在阿诺被性器上盘附的青筋磨痛,再也无法忍受,浑身颤栗地推拒着粗大的肉棒想要离开时,槐序终于射精了。
目光涣散的男人感受了到撒在脸上的热液,疑惑地舔了舔嘴唇,再一次在无意之中做了件令自己万分后悔懊恼的事。
……
难怪有个词叫作“欲壑难填”。
槐序看着手中脱力昏死过去的小人,呼吸又急促了起来。
他还想再来一次。
男人被弄得可谓凄惨,一身漂亮的蜜色皮肉被阳具上偾张的青筋磨红,严重之处微微向外渗着血丝,被槐序强行喂到口中,含不下的精液在昏厥过去后顺着嘴角流出,滴滴答答落在木地板上。
辜月想,自己或许应该劝一劝了。
“不能再继续了,”他走上前将阿诺拿走,放回生态缸里,“你会把他弄死的。”
他蹭了蹭辜月微凉的手,被情欲沁润的眸子湿得能滴水,眼尾泛红,整个人看上去像只发情的猫,“可是哥哥……我好难受。”
醒来的阿诺也很难受。
他之前被槐序用棉签奸得高潮了一次又一次,几近脱水,极度恐慌之下,伸出舌头像狗一样舔舐槐序的指尖,期望得到他的怜惜。
……此后便一发不可收拾。
阿诺不太愿意回想被槐序被抓着贴上青筋偾张的性器,脸和舌唇被腺液打湿时的感受。在生态缸里急切地四处找着水源,他身上糊满了槐序浓稠的精液,有的已经风干,粘在皮肤上很不舒服,嘴里也满是腥味,就好像那些白浊并没有被吞下去一样。
股间被使用过度的肉穴红肿不堪,迈开腿时总会不小心扯到,阿诺不得不放慢步子,缓解这磨人的酥麻酸痛感。
“抱歉,阿诺,我忘记帮你清理了。”
就在阿诺犹豫要不要在那眼会突然喷出强力水柱,还会叮叮当当想起音乐的泉水中清理自己时,槐序将他拎了起来。
槐序精神焕发如沐春风,哼着变调的小曲将身体紧绷的男人放在温水中。他这次没给阿诺用宠物专用的洗护用品,而是挤了一大团自己平时最喜欢的沐浴露,将阿诺捧在手心细致地揉搓清晰。
闻着阿诺身上和自己如出一辙的香气,槐序心中涌起种微妙的、犹如猫科动物在心爱物品上蹭上气味的愉悦感。
“哥哥,我决定接受你的建议,将阿诺变回正常体型。”将昏昏欲睡的阿诺放回生态缸,温声祝愿他做个好梦后,槐序推开书房门,不无兴奋地对着辜月宣告。
辜月点头,“到时候可以带上我吗?”
“当然。”
主星仅有一家私人医院可以提供改造小人身体的项目,即便是工作日,医院里也挤满了人。好在效率奇高,没等多久,便叫到了阿诺的号码。
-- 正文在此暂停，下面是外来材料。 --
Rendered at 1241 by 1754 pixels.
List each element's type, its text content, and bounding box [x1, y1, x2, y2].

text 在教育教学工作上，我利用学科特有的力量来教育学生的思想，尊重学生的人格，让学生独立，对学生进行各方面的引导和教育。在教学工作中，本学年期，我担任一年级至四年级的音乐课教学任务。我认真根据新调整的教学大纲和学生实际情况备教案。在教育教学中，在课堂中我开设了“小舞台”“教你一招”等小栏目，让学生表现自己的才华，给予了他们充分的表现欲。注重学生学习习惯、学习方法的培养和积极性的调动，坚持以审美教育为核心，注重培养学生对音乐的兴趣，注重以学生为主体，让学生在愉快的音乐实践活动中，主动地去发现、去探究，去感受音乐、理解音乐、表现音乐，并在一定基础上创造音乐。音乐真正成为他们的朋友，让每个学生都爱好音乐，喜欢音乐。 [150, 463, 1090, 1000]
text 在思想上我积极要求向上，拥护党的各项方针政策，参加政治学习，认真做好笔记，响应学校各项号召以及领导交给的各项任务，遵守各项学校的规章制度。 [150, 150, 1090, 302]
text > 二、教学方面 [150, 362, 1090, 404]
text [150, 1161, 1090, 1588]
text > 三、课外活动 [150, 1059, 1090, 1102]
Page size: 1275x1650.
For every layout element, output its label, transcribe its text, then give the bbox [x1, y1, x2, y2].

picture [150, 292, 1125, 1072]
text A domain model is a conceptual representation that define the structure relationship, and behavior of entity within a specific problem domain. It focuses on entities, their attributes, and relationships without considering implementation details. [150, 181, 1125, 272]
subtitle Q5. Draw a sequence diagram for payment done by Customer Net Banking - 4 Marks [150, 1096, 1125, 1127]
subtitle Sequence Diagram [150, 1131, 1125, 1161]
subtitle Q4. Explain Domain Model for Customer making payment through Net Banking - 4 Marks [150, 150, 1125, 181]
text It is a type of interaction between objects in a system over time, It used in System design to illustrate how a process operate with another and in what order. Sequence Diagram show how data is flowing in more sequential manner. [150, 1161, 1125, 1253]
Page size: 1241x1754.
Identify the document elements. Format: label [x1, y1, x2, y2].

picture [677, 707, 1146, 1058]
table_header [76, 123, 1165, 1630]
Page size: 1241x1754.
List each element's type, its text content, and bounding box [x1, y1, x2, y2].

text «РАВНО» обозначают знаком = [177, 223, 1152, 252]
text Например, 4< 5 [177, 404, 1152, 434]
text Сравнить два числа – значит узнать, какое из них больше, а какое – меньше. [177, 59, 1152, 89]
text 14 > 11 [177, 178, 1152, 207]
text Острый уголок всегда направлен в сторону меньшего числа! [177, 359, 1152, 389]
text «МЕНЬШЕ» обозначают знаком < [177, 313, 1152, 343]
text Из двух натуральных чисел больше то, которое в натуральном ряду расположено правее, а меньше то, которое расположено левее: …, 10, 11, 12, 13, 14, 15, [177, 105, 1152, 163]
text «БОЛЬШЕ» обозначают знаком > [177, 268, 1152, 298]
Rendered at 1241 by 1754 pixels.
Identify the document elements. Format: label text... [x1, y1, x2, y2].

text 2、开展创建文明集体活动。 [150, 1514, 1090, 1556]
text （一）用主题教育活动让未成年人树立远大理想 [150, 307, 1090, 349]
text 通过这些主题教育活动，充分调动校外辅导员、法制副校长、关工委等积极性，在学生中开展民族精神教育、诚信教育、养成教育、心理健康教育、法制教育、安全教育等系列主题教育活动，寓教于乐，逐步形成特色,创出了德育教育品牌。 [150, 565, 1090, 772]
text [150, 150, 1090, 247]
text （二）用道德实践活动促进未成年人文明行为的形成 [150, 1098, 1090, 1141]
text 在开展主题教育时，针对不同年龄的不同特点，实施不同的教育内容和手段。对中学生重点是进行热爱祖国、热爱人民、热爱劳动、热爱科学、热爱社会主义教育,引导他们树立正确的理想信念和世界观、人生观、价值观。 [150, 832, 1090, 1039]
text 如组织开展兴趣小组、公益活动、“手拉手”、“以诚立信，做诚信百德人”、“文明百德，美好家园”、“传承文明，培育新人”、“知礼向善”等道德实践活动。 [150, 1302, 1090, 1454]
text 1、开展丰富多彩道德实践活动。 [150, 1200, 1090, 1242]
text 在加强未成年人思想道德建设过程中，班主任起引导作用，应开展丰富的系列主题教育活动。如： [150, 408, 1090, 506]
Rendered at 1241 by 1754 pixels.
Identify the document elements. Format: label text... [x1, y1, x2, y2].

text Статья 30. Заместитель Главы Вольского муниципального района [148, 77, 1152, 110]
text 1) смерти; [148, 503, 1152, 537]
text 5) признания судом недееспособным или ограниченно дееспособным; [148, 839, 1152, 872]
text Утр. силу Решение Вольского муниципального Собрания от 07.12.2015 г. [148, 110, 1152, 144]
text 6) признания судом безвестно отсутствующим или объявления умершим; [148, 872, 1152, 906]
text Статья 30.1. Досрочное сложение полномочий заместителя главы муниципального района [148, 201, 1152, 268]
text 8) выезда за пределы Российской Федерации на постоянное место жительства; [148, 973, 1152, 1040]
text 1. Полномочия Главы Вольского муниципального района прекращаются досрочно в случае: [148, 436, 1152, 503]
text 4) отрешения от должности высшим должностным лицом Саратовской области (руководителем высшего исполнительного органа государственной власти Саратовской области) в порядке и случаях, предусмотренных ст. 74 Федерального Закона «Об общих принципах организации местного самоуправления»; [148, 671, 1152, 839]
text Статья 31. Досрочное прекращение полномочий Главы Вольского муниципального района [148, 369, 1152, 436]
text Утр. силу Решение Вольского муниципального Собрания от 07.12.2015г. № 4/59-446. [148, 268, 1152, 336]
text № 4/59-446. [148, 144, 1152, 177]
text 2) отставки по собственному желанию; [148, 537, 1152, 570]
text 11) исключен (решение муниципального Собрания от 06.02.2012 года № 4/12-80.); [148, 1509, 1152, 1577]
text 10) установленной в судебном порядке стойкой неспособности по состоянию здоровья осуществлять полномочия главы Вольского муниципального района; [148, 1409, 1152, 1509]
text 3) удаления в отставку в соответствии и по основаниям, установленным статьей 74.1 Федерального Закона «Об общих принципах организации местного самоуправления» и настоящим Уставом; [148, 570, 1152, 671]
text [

“需要给它加上些新的器官吗?”给阿诺做常规检查的机器人例行询问。
“那是什么?”槐序问。
“请看您身后的那道墙。”
昆虫羽翅、蜘蛛步足、蛇尾、兽耳兽尾、鱼尾……还有形状各异的阴茎、女穴、和子宫。
槐序一时不知说些什么,大概以为他有别的要求,机器人又道:“如需别的服务项目,请自行备注。”
起的太早,一路上都在犯困的辜月忽然来了精神,指了指墙,道:“要那个吧,比较适合阿诺。”
槐序顺着他指的方向看去,映入眼帘的一对长长的兔耳和一小团洁白柔软的尾巴。这确实很适合阿诺,胆小、性情温和、善于忍耐恐惧。
但……
瞥了眼哥哥言语间不自觉摇动的尾巴,槐序抿唇:“这分明是因为你自己喜欢吧,哥哥。”
第一次星际大爆炸后,星球上出现了生命力更强、各方面身体素质都要优于普通人类的兽人,他们带领人类取得了很长一段时间的繁荣和平,但因着繁殖力低下,这个种族最终还是消逝在了历史长河中。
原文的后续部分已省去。